↓↓↓

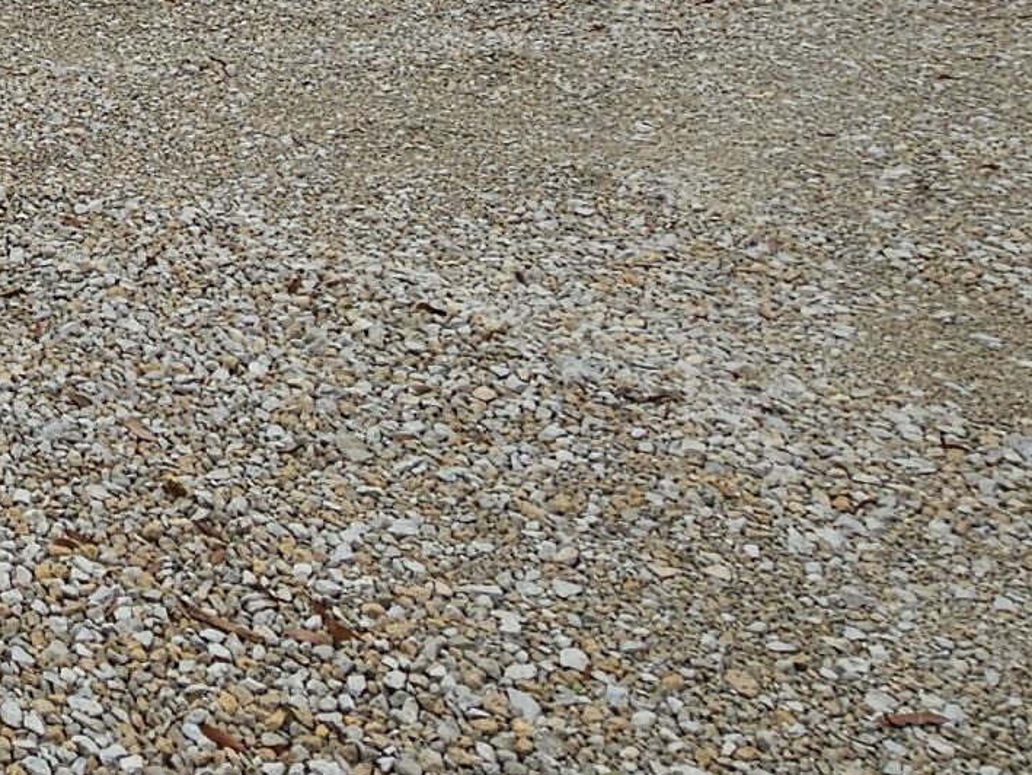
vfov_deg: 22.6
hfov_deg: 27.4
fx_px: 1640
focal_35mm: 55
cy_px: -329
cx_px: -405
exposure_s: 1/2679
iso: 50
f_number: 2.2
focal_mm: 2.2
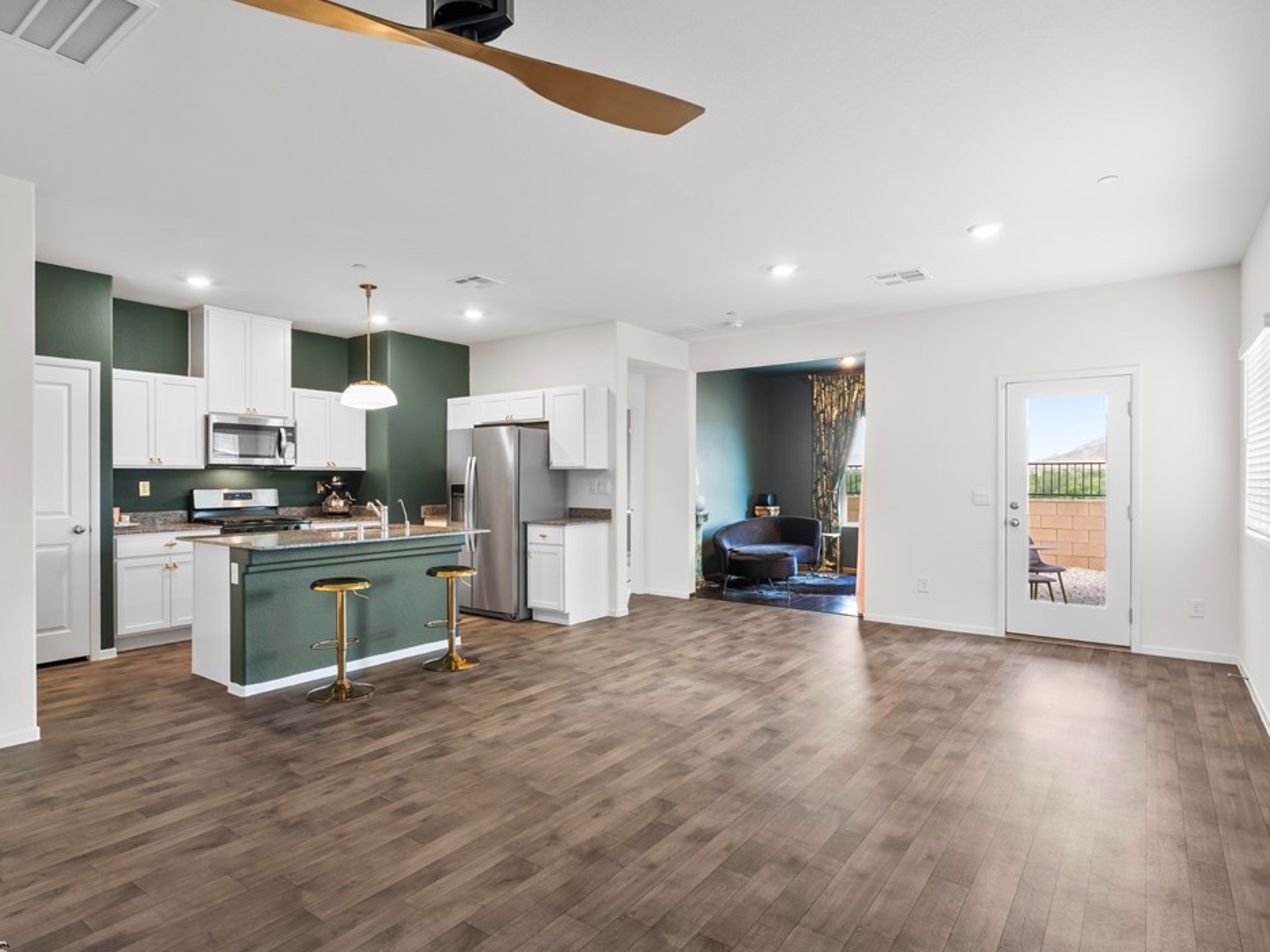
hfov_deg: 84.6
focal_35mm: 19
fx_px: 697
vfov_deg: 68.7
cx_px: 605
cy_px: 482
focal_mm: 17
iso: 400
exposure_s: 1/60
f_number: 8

↑↑↑

- **Problem details**:
The lines from the one containing "focal_35mm: 19" through the end of the data are to be copied exactly, the first and last of them included.

- **Output of the exercise**:
focal_35mm: 19
fx_px: 697
vfov_deg: 68.7
cx_px: 605
cy_px: 482
focal_mm: 17
iso: 400
exposure_s: 1/60
f_number: 8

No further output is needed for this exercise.